Votre question porte sur deux points : ce que dit l’ouvrage de la démocratie sociale de demain et ce que peut faire celle-ci face à la transition écologique et aux besoins accrus de solidarité. Sur le premier point, il s’agit d’un choix éditorial. Plutôt qu’une conclusion « plus ou moins fermée », l’ouvrage s’achève sur des ouvertures proposées par trois grands acteurs du dialogue social à propos des défis et des enjeux futurs de la démocratie sociale. Parmi ceux-ci, Jean-Denis Combrexelle - haut-fonctionnaire - insiste sur les exigences nouvelles qui impactent la sphère publique, Marcel Grignard - ancien syndicaliste - évoque la transformation des entreprises, les territoires et l’Europe tandis qu’un autre syndicaliste Sandrino Graceffa se penche sur l’essor dans l’UE de nouvelles formes de mobilisation collective qui se développent en marge des syndicats institutionnels à partir des revendications de travailleurs qui ne s’inscrivent pas ou plus dans l’univers traditionnel du salariat : créatifs, artistes, start-uppers, travailleurs liés à l’économie collaborative des plateformes numériques ou au digital auto-entrepreneurs, précaires, intermittents, « ubérisés »...
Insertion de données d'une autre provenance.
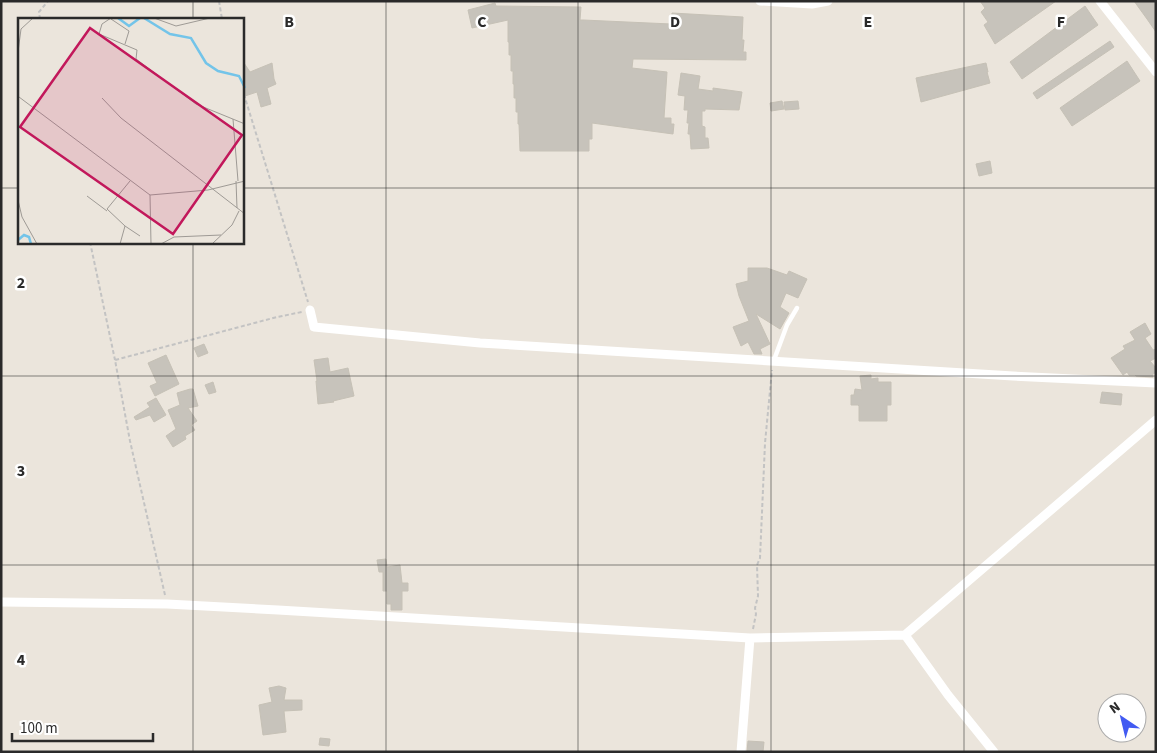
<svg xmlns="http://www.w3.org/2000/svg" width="1157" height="753" font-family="'Source Sans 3',sans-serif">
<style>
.building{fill:#c7c3bb;stroke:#c6c1b6}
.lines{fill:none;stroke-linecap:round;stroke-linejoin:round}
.path{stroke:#c3c3c3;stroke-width:2;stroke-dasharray:4 2.5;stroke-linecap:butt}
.service{stroke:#fff;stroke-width:4.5}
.minor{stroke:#fff;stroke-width:9}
.grid{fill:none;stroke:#2a2a2a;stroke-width:1;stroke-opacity:0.55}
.inset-river{fill:none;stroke:#73c4e9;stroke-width:2.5}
.inset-road{fill:none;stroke:#9e9a95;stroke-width:1}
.view{fill:#c2185b;fill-opacity:0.15;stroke:#c2185b;stroke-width:2.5}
.inset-edge{fill:none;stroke:#2a2a2a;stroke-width:2.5}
.grid-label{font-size:16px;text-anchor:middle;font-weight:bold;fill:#2a2a2a;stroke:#fff;stroke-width:5;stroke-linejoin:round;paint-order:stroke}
</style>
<rect width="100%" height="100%" fill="#ebe5dc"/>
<path class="building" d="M980 1H1056L995 44 984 25 988 22 981 12 985 8Z
M1134 1H1156V32L1147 19Z
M495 3 496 6 581 7 580 20H583L671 24 672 13 743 17 742 40H744L743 52H746V60L633 59 632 68 667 72 664 118H671V124H674L673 134 592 123V139H589V151H520L519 124H518V112H516V98H514V84H513V71H511V55H509V42H508V20L472 28 468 10Z
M1085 6 1098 25 1022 79 1010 62Z
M1110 41 1114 47 1037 99 1033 93Z
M242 60 250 72 272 63 274 79 276 84 267 88 271 104 261 107 257 92 242 97Z
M1127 61 1140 81 1072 126 1060 108Z
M986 63 988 72H987L990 83 921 102 916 78Z
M681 73 700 76 698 89 713 91V88L742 92 739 110 705 109V111H702V126L705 127V138H708L709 148 691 149 690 134H688L689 123H687L688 110H684L685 96 678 95Z
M782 101 784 109 771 111 770 103Z
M798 101 799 109 785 110 784 102Z
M990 161 992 173 979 176 976 164Z
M748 268H767L787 275 789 271 807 279 798 298 786 293 780 307 789 313 780 329 756 314 770 344 760 349 762 354H754L748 342 741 346 733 327 749 321 739 296 736 284 748 281Z
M1145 323 1151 334 1145 338 1153 350 1156 349V358L1150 361 1156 368V372L1152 375 1153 377 1136 376 1135 375H1129L1127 372 1123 375 1111 358 1125 349 1123 346 1135 340 1130 332Z
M204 344 208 353 198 357 194 348Z
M166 355 179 384 155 396 150 386 157 383 148 363Z
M328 358 330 372 348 368 354 396 333 401 334 402 318 404 316 381H317L314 360Z
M871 375V379L878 378V382H891V405H887V421H859V406L858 405H851V395H854L855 389 862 390 860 376Z
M213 382 216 392 209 394 205 385Z
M190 389H193L198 406 188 408 197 421 191 425 195 430 185 436 186 439 173 447 166 436 176 429 168 410 180 405 177 393Z
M1102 392 1122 394 1121 405 1100 403Z
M156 398 166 415 154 422 150 415 136 420 134 417 150 407 147 403Z
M386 559 387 567 400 565 402 583H408V591H402V610H391V604H387V591H383V572H379L377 560Z
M279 686 286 688 284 700H302V710L284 711 286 732 263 735 259 705 272 702 269 688Z
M320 738 330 739 329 746 319 745Z
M748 741 764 742 763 752H747Z"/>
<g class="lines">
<path class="path" d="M219 1 222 19
M40 19 39 12 48 1
M242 88 308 302
M90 242 115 360
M165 595 130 441 115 360 277 317 302 312
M753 629 756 614 755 608 758 596 757 565 760 558 765 443 772 370"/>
<path class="service" d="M774 360 787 325 797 308"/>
<path class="minor" d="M760 1 812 4 828 1
M1100 1 1156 72
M310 310 314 327 480 343 1013 376 1156 383
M1 602 167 604 278 610 750 638 905 635 1156 420
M905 635 948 695 994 752
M741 752 750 638"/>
</g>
<path class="grid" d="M193 1V19M386 1V752M578 1V752M771 1V752M964 1V752M1 188H19M242 188H1156M193 242V752M1 376H1156M1 565H1156"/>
<g transform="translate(18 18)">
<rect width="226" height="226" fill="#ebe5dc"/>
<path class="inset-river" d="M100 0 111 8 122 0M126 0 152 16 173 20 188 45 200 53 221 58 227 70M0 222 6 217 11 219 13 226"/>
<path class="inset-road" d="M93 0 84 6 81 16 119 32 118 41 178 86 227 106M136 0 158 8 192 0M93 1 111 13 107 26M0 34 3 11 15 0M1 79 132 177 190 172 227 163M84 80 103 100 227 196M215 101 220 163M218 163 219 190M132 177 133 226M69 178 89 193M0 182 4 199 19 226M107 208 122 218M102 226 107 208 89 191 112 163M143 226 156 219 203 217M194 226 214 207 221 193"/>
<path class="view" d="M72 10 224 117 155 216 2 109Z"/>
<rect width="226" height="226" class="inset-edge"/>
</g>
<g class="grid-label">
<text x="289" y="27">B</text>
<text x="482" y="27">C</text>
<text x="675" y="27">D</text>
<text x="868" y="27">E</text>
<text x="1061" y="27">F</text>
<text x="21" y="288">2</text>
<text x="21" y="476">3</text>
<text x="21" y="665">4</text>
</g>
<rect width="1157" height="753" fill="none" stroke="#2a2a2a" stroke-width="5"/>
<g transform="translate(1122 718) rotate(325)"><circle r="24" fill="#ffffff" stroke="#aaaaaa"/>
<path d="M0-4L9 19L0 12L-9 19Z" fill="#425bf2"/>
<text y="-8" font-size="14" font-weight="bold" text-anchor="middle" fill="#2a2a2a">N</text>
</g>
<path d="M12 733v8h141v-8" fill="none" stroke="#2a2a2a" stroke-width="2.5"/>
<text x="20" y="733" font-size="15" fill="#2a2a2a" stroke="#ffffff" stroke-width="4" paint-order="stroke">100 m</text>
</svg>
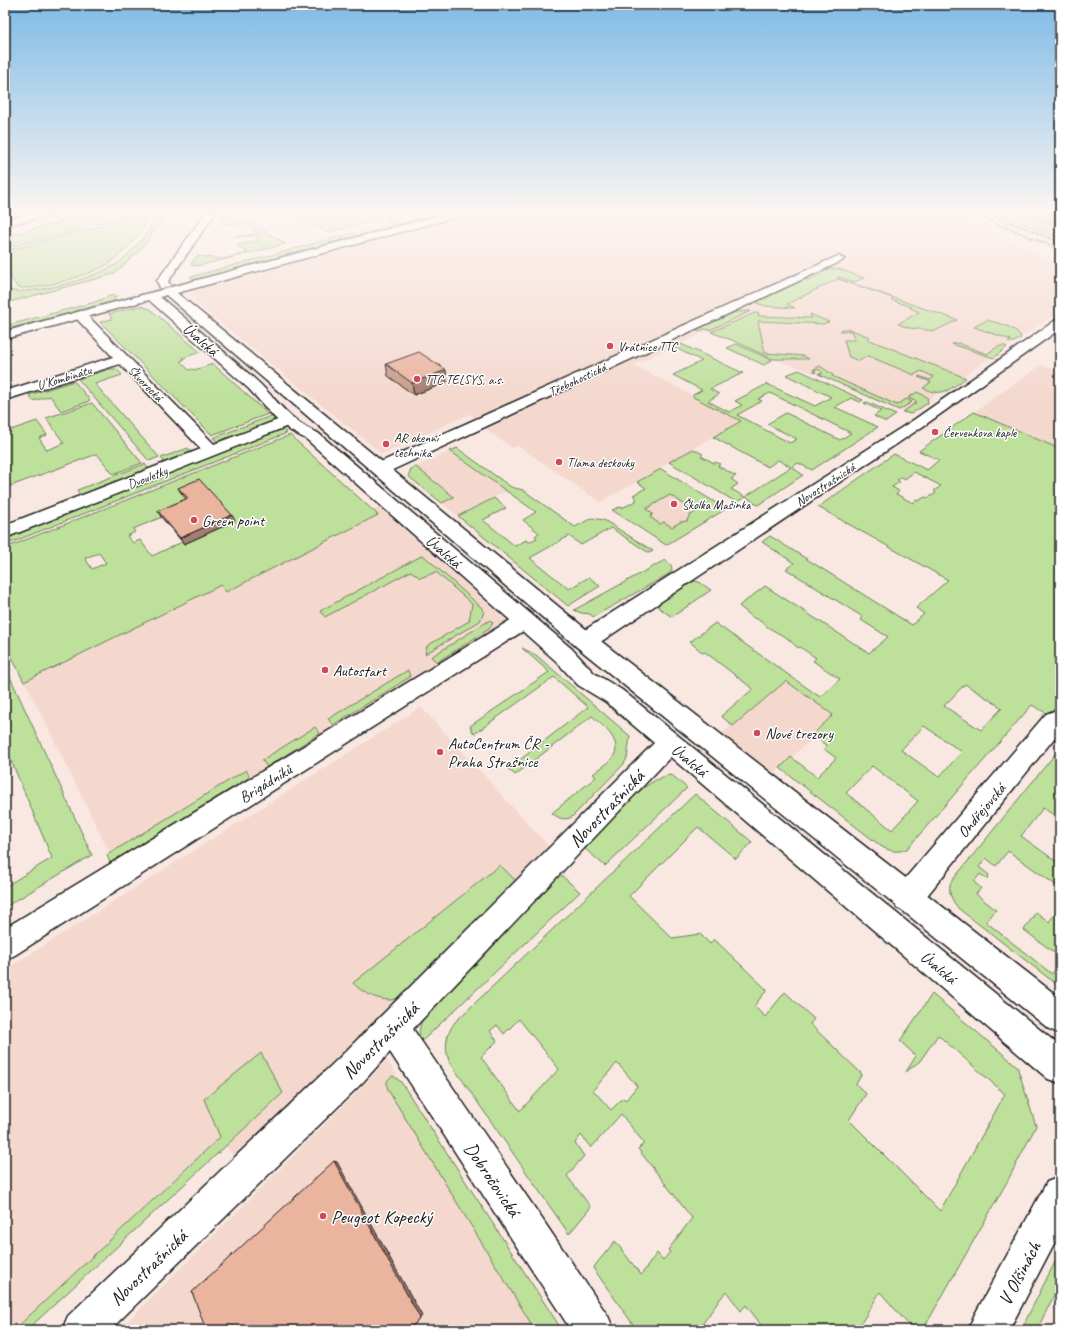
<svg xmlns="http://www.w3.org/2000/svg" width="1065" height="1335" viewBox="0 0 1065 1335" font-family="Caveat,sans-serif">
<rect width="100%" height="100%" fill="#f9e8e2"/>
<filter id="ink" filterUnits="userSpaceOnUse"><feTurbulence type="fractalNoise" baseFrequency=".025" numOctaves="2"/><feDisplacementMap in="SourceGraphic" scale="8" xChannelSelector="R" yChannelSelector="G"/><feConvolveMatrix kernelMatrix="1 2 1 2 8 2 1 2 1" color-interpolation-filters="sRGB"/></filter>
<g filter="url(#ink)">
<path fill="#f4d8ce" d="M433,212H452L359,237L353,233Z
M485,212H952L1044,257L1060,263V311L907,414L818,374L773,359L734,341L711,332H706L634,365L741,421L659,468L726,509L669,543L620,507L622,508L636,501V497L633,495L646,488L637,482L600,502L518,446L512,448L491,433L470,414L382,454L202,308L189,294L192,291L204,287L406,232Z
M959,212H994L1060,238V254Z
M1013,212H1028L1060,223V228Z
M1041,365L1060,372V449L974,412Z
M450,451L466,463L506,491L458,516L408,476L411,469Z
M380,507L508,622L116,866L23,678Z
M786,681L834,715L812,735L811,739L772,776L720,735Z
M421,707L552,850L360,1038L234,1157L219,1137L14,1330H5V970Z
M387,1060L562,1330H119L361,1088Z"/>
<path fill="#bde09a" stroke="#6c7e5b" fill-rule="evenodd" d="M69,212H75L85,218L107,212H162L167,215L140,250L114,274L6,303L5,284L9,290C32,296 93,278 113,266C125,260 150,233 154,220C141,206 109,225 92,223C84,223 76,216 69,212Z
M224,212H233L286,244L202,265L192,266L191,264L197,256L223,259L248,253L236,245L260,240L254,236L235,237L258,233L246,224H221L223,220H219Z
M290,212H374L379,215L375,216L380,219L331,232H325Z
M994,212H1013L1060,228V238Z
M1028,212H1060V223Z
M58,215H66L81,224V227L77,230L5,248V236L62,222L50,217Z
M131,218H140L146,221V224C137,237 124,253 111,262C98,273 32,293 17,287L5,268V251Z
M353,233L359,237L194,281L190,277Z
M829,269H839L864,278L854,282L839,277L837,278L957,320L935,331L909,328L898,324L919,312L910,308L912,307L891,300L893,298L838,279L787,304L795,308L765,306L757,303L758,301L806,279L809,280Z
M115,294L117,296L113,298L117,302L5,332V326L95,302Z
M140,306L150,309L200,352L183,358L184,360L180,361L189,370L193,369L194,370L213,364L268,414L212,435L100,322L112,319L109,314Z
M751,311L710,330L704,329L699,332L697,329L735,312Z
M755,313H758L759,316L812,318L810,314L829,322L823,324L758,321L765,353L804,356L809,359H773L734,341L711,332Z
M987,320C997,323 1018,327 1021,338L1014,342H1008L1011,340L974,327Z
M842,329H849L870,337L867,339L966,378C950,389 943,398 923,388L931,382L918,377L919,376L930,380L934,377L921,371L914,375L868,356L859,361L849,357L844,340H855L851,331H840Z
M958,343L987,354C993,350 1000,343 1007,347L994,358L952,344Z
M681,344L743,373L710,389L719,394L708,401L729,412L742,405L735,401L767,384L815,406L831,397L786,375L799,370L863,400L860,402L851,398L835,407L878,427L812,470L798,463L792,467L803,475L758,505L746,497L736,502L669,462L693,449L703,454L701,456L714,463L716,462L720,464L718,466L736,476L731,479L738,484L731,489L745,497L791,467L778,460L768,467L713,437L741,421L693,397V395L702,390L673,375L702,361L673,347ZM770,393L851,433L840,440L786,413L767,424L797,439L790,443L737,415L762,401L758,399Z
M736,344L772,360L764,365L727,348Z
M820,366L833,375L832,376L897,405L906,399L912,402L899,410L818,374L823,373L820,370L814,369L816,373L813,371L814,369Z
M109,369H117L122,375L95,384L159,457L149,461L78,379Z
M74,381L90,400L87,402L61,411L50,396L33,401L29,395Z
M917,392L927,397L928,403L911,414L903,412L917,402L908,398Z
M867,402L896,415L886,422L874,416L881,411L864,403Z
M92,403L142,463L113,474L97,454L5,488V432L37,421L47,435L39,438L47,450L64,443L46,418Z
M974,412L1060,449V721L1032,705L907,849C898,853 890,851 882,847L780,768L791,757L817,777L836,758L824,749L827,746L812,735L833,715L786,681L733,726L721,716L753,689L705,652L703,653L690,642L715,623L820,697L840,679L813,661L816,658L800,647L798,648L787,638L769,628L756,618L755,619L739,606L765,586L869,653L888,637L861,620L863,617L786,569L794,563L762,542L770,536L912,625L924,614L916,608L948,580L818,507L894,454L927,470L939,460L919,451ZM914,472L941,486L934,491L936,493L928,498L925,497L918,501L916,500L913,503L896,494L899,491L892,487L900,482L897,480L902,477L905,479ZM965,684L1002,708L981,730L944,706ZM924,726L962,752L939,777L901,750ZM872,766L918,801L892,830L846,793Z
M271,416L276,421L225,440L217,441L213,438Z
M281,428L287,433L5,545V537Z
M290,435L378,515L226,592L221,585L24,682L5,643V548ZM195,509L182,542L152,556L140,540L133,543L127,536L135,532L133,529L162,517ZM99,553L106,563L92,569L85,558Z
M188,448L192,452L190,453L165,463L161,458Z
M457,448L511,487L523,490L575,527L592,518L604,520L653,551L649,553L611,528L581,545L569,536L530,558L569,589L589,577L600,586L568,606L458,516L494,498L506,508L483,520L515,546L526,540L529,542L537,538L535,536L539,533L523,520L536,512L450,451Z
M145,464L149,469L81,496L77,490Z
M416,467L454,497L442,503L408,476L411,469Z
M661,469L726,509L666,545L612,510L620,507L622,508L636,501V497L633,495L646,488L637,482ZM670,495L696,512L689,516L687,521L680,522L672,527L664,522L660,524L650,517L653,514L646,509Z
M423,555L481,607L484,612L480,621L425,654L427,646L469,621L472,604L436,572L420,578L411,571L325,617L320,611Z
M665,560L671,565L672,570L669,574L600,613L593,617L590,614L581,613L574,610Z
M694,581L699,582L711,590L672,617L658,607L659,602Z
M490,620L493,623L489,629L437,662L431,657Z
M522,648L536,655L630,736L627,758L624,764L572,817C564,821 558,818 552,813L596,777L593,774C599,769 606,765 611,760C626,743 603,726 592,716L515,775L508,769L588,707L554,677L474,734L470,726L549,672Z
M5,666L92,855L5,907V884L6,886L52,858L5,746Z
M408,670L410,677L333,725L328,719Z
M315,727L320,733L267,767L262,760Z
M1060,748V819L1043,808L1021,836L1060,864V888L1008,851L996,866L986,858L979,867L989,875L987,879L980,874L974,882L981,888L976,894L996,910L986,922L1052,974L1060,962V987L959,909C952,901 947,891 951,882Z
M246,770L250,777L110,863L107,855Z
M672,775L687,788L605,866L583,847C602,828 646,775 672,775Z
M695,794L752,842L736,859L698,827L629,896L672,938L700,934L710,944L714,939L767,990L754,1006L765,1017L785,992L814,1019L810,1024L862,1074L856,1084L866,1094L849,1120L940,1211L1005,1094L938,1035L920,1061L906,1072L916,1056L900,1041L932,994L1017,1066L1036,1126L1008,1180L923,1330H913L880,1292L857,1330H765L746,1305L741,1311L726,1291L698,1330H637L593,1268L615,1241L641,1275L657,1253L663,1260L670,1252L668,1250L692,1218L638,1149L644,1143L621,1114L591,1148L581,1135L575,1143L584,1156L567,1176L591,1207L569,1234L449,1061C444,1047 446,1034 455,1022ZM519,1019L559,1069L520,1111L481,1057L497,1041L490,1031L497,1025L504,1034ZM617,1063L637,1086L626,1100L623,1098L611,1110L593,1090Z
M500,865L516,881L459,939L396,999C382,1003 362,993 353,983Z
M560,874L580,892L421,1042C414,1024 429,1010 440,997Z
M1060,906V957L1024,930L1036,912L1049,922Z
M261,1053L283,1093L27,1330H14L220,1137L204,1099Z
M393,1076L401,1082L562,1330H535L388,1090C386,1084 386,1079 393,1076Z
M1060,1252V1283L1037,1330H1021Z"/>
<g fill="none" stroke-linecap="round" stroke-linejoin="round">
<defs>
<path id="minor" d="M38,212H56L54,214L5,226V220Z
M838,256L844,259L842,261L386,473L380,474L374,473L372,469L374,465Z
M80,311L84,312L214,444L283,418L288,416L293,418L296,421L293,424L5,538V525L201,449L120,364L5,400V391L113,357L76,318L74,315L76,312Z
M1060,319V329L925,425L593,647L585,649L577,647L574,641L577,635L915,419L1056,320Z
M524,613L531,616L534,621L531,626L15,955L5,960V928L517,616Z
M1054,711L1060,713V731L917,908L907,912L897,908L893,898L897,888L1046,714Z
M669,733L677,736L681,743L677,750L413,1029L608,1316L614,1330H571L390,1052L363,1082L110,1330H62L68,1316L339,1058L661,736Z"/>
<path id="tertiary" d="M206,212H216L167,283H159L157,281Z"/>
<path id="secondary" d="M452,212H469L467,214L177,293L593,635L1060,998V1034L1049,1029L577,647L166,295L160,297C193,325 226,353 258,382C279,402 288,420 318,433L572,649L594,673L622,690L1060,1046V1083L1048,1079L606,702L578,685L556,661L306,439L291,431L275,418L249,389L149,300L5,339V331L161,290L157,281L159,279H167L171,287Z
M1060,1177V1232L1009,1330H968L974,1316L1047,1182Z"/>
</defs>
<use href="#minor" stroke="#1c1c1c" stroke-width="3"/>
<use href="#tertiary" stroke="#1c1c1c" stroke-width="3"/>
<use href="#secondary" stroke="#1c1c1c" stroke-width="3"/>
<use href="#minor" fill="#fff" fill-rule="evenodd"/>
<use href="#tertiary" fill="#fff" fill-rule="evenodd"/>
<use href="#secondary" fill="#fff" fill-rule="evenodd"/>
<path stroke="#1c1c1c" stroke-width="1" d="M383,224L390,218L388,212
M390,224L406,212
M5,331L446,212"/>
<path stroke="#1c1c1c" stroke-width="1.5" stroke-dasharray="3 1.5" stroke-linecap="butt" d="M968,212L1060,249
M1021,212L1060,225
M986,213L1060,242"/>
</g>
<path fill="#c99b88" stroke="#1c1c1c" d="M386,364L447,382L414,395L388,376Z
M178,488L235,521L184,544L161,517L158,511L186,499L182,494Z"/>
<path fill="#a47e6f" stroke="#1c1c1c" d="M446,370L447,382L414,395L412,383Z
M232,515L235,521L184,544L180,538Z
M334,1161L337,1162L422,1316L409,1330Z"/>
<path fill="#eab49e" stroke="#1c1c1c" d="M419,352L446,370L412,383L386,364Z
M199,479L232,515L180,538L158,511L188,498L178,488Z
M334,1161L420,1318L409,1330H206L192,1292Z"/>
</g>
<linearGradient id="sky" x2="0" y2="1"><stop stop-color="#7fbbe6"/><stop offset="0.53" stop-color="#fcf5f2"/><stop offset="1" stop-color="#fcf5f2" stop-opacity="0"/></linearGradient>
<rect width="1065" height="399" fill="url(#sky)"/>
<g fill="#d1495b" stroke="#fff" stroke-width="1.5">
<circle cx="610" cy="346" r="4"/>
<circle cx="417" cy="379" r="4"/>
<circle cx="935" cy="432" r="4"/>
<circle cx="386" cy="444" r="4"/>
<circle cx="559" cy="462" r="4"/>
<circle cx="674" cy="504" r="4"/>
<circle cx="194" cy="520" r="4"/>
<circle cx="325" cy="670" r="4"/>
<circle cx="757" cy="733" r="4"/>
<circle cx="440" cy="752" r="4"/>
<circle cx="323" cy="1216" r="4"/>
</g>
<g text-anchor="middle" stroke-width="3" stroke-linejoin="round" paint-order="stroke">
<g font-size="13" fill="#1c1c1c" stroke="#fff" text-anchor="start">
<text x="618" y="351">Vrátnice TTC</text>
<text x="425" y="384">TTC TELSYS, a.s.</text>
<text x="943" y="437">Červenkova kaple</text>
<text x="394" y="442">AR okenní<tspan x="394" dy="15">technika</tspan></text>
<text x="567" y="467">Tlama deskovky</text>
<text x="682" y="509">Školka Mašinka</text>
</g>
<g font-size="13" fill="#1c1c1c" stroke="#fff">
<text transform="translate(64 377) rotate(-17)" y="5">U Kombinátu</text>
<text transform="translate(577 379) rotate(-25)" y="5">Třebohostická</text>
<text transform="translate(146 383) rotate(46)" y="5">Škvorecká</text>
<text transform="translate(147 477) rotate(-21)" y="5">Dvouletky</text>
<text transform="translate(825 484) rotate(-33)" y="5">Novostrašnická</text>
</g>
<g font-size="16" fill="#1c1c1c" stroke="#fff">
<text transform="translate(201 339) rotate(41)" y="6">Úvalská</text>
<text transform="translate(444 551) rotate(41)" y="6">Úvalská</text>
<text transform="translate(690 760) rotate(40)" y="6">Úvalská</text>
<text transform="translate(265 783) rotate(-32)" y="6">Brigádníků</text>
<text transform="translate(981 810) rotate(-50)" y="6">Ondřejovská</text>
<text transform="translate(939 967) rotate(40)" y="6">Úvalská</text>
</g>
<g font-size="16" fill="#1c1c1c" stroke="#fff" text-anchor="start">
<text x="202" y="526">Green point</text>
<text x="333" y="676">Autostart</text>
<text x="765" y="739">Nové trezory</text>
<text x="448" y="749">AutoCentrum ČR -<tspan x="448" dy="18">Praha Strašnice</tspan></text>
</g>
<g font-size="19" fill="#1c1c1c" stroke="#fff">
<text transform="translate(606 808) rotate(-46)" y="7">Novostrašnická</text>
<text transform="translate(380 1040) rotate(-45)" y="7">Novostrašnická</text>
<text transform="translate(493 1179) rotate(56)" y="7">Dobročovická</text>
<text transform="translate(148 1267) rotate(-44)" y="7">Novostrašnická</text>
<text transform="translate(1019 1273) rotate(-62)" y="7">V Olšinách</text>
</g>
<g font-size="19" fill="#1c1c1c" stroke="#fff" text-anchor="start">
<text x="331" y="1223">Peugeot Kopecký</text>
</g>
</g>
<rect width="1065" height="1335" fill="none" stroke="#fff" stroke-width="20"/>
<rect x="10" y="10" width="1045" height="1315" fill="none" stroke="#1c1c1c" stroke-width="1.5" filter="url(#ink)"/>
</svg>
Autre point, la contribution de la démocratie sociale à la transition écologique et solidaire, aux principes de l’OIT mais aussi au « Global Deal » initié en 2016 par le gouvernement suédois. Sur ce plan, on peut se référer à un exemple précis : les accords signés par de grands groupes internationaux qui ont eux-mêmes inspiré certaines initiatives prises par les institutions mondiales. En l’occurrence, les entreprises françaises ont joué un rôle moteur, les trois premiers accords de ce type signés entre 1989 et 1995 l’ayant été grâce à BSN, Danone et Accor. Depuis, on en compte plusieurs centaines, conclus avec des organisations syndicales mondiales comme UNI Global Union par exemple. L’une des particularités des « accords traditionnels » signés au niveau local - en France ou ailleurs - est de porter surtout sur des aspects purement matériels ou organisationnels (salaires, conditions de travail …). A l’inverse et pour diverses raisons, les accords cadres internationaux (ACI) privilégient ce qui relève de questions sociétales ou éthiques. Il en est ainsi de thèmes comme la RSE, la protection des plus fragiles notamment face à l’exploitation dans certains pays des femmes et des enfants, les discriminations, le harcèlement sexuel, les droits du consommateur et bien sûr la question des libertés syndicales et des garanties accordées à la négociation collective souvent niées par beaucoup d’Etats dans le monde. Se dessine ainsi une démocratie sociale à « l’International » qui contribue aux objectifs écologiques ou solidaires définis par les grandes organisations mondiales quand elle ne les inspire pas - répétons-le - directement. Certes, on assiste aujourd’hui à l’essor de régimes « illibéraux », à la montée de mouvements radicalement opposés à l’économie de marché ou à la dégradation des conditions de travail et d’emploi au niveau mondial soit autant de faits qui entravent la concrétisation des ACI dans de nombreux pays. Mais précisément, ce sont ces bouleversements qui justifient aujourd’hui plus qu’hier, une démocratie sociale à « l’International » toujours plus affirmée. Et tout à la fois autonome et servant d’appui aux objectifs fixés par les grandes organisations internationales de l’OIT à l’ONU.